Collected data

>>>>

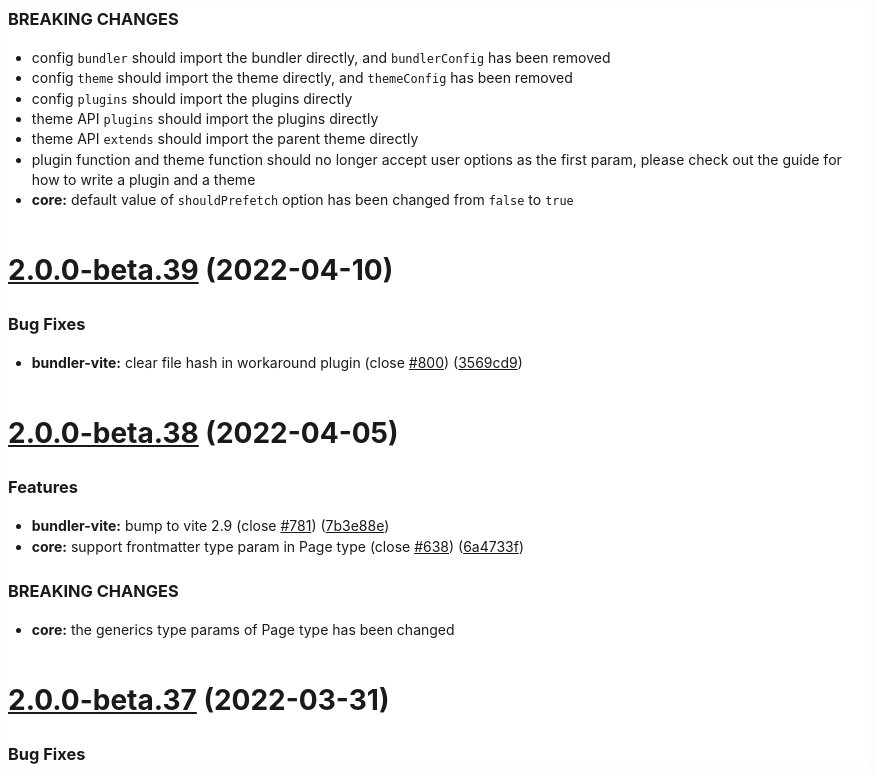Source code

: 
### BREAKING CHANGES

* config `bundler` should import the bundler directly, and `bundlerConfig` has been removed
* config `theme` should import the theme directly, and `themeConfig` has been removed
* config `plugins` should import the plugins directly
* theme API `plugins` should import the plugins directly
* theme API `extends` should import the parent theme directly
* plugin function and theme function should no longer accept user options as the first param, please check out the guide for how to write a plugin and a theme
* **core:** default value of `shouldPrefetch` option has been changed from `false` to `true`



# [2.0.0-beta.39](https://github.com/vuepress/vuepress-next/compare/v2.0.0-beta.38...v2.0.0-beta.39) (2022-04-10)


### Bug Fixes

* **bundler-vite:** clear file hash in workaround plugin (close [#800](https://github.com/vuepress/vuepress-next/issues/800)) ([3569cd9](https://github.com/vuepress/vuepress-next/commit/3569cd98f217a0e2e3a74bc5e71490efa7d697d1))





# [2.0.0-beta.38](https://github.com/vuepress/vuepress-next/compare/v2.0.0-beta.37...v2.0.0-beta.38) (2022-04-05)


### Features

* **bundler-vite:** bump to vite 2.9 (close [#781](https://github.com/vuepress/vuepress-next/issues/781)) ([7b3e88e](https://github.com/vuepress/vuepress-next/commit/7b3e88e1877e047f97851e3c6ea9ca57fb9a00bc))
* **core:** support frontmatter type param in Page type (close [#638](https://github.com/vuepress/vuepress-next/issues/638)) ([6a4733f](https://github.com/vuepress/vuepress-next/commit/6a4733f2fe3acfe72f0d7611d6f604fade44d5dc))


### BREAKING CHANGES

* **core:** the generics type params of Page type has been changed





# [2.0.0-beta.37](https://github.com/vuepress/vuepress-next/compare/v2.0.0-beta.36...v2.0.0-beta.37) (2022-03-31)


### Bug Fixes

<<<<

### EXERCISE OBJECTIVE
Reproduce every line of the listing above verbatim, leaving the pictures out of your answer.

### YOUR RESPONSE
Source code

: 
### BREAKING CHANGES

* config `bundler` should import the bundler directly, and `bundlerConfig` has been removed
* config `theme` should import the theme directly, and `themeConfig` has been removed
* config `plugins` should import the plugins directly
* theme API `plugins` should import the plugins directly
* theme API `extends` should import the parent theme directly
* plugin function and theme function should no longer accept user options as the first param, please check out the guide for how to write a plugin and a theme
* **core:** default value of `shouldPrefetch` option has been changed from `false` to `true`



# [2.0.0-beta.39](https://github.com/vuepress/vuepress-next/compare/v2.0.0-beta.38...v2.0.0-beta.39) (2022-04-10)


### Bug Fixes

* **bundler-vite:** clear file hash in workaround plugin (close [#800](https://github.com/vuepress/vuepress-next/issues/800)) ([3569cd9](https://github.com/vuepress/vuepress-next/commit/3569cd98f217a0e2e3a74bc5e71490efa7d697d1))





# [2.0.0-beta.38](https://github.com/vuepress/vuepress-next/compare/v2.0.0-beta.37...v2.0.0-beta.38) (2022-04-05)


### Features

* **bundler-vite:** bump to vite 2.9 (close [#781](https://github.com/vuepress/vuepress-next/issues/781)) ([7b3e88e](https://github.com/vuepress/vuepress-next/commit/7b3e88e1877e047f97851e3c6ea9ca57fb9a00bc))
* **core:** support frontmatter type param in Page type (close [#638](https://github.com/vuepress/vuepress-next/issues/638)) ([6a4733f](https://github.com/vuepress/vuepress-next/commit/6a4733f2fe3acfe72f0d7611d6f604fade44d5dc))


### BREAKING CHANGES

* **core:** the generics type params of Page type has been changed





# [2.0.0-beta.37](https://github.com/vuepress/vuepress-next/compare/v2.0.0-beta.36...v2.0.0-beta.37) (2022-03-31)


### Bug Fixes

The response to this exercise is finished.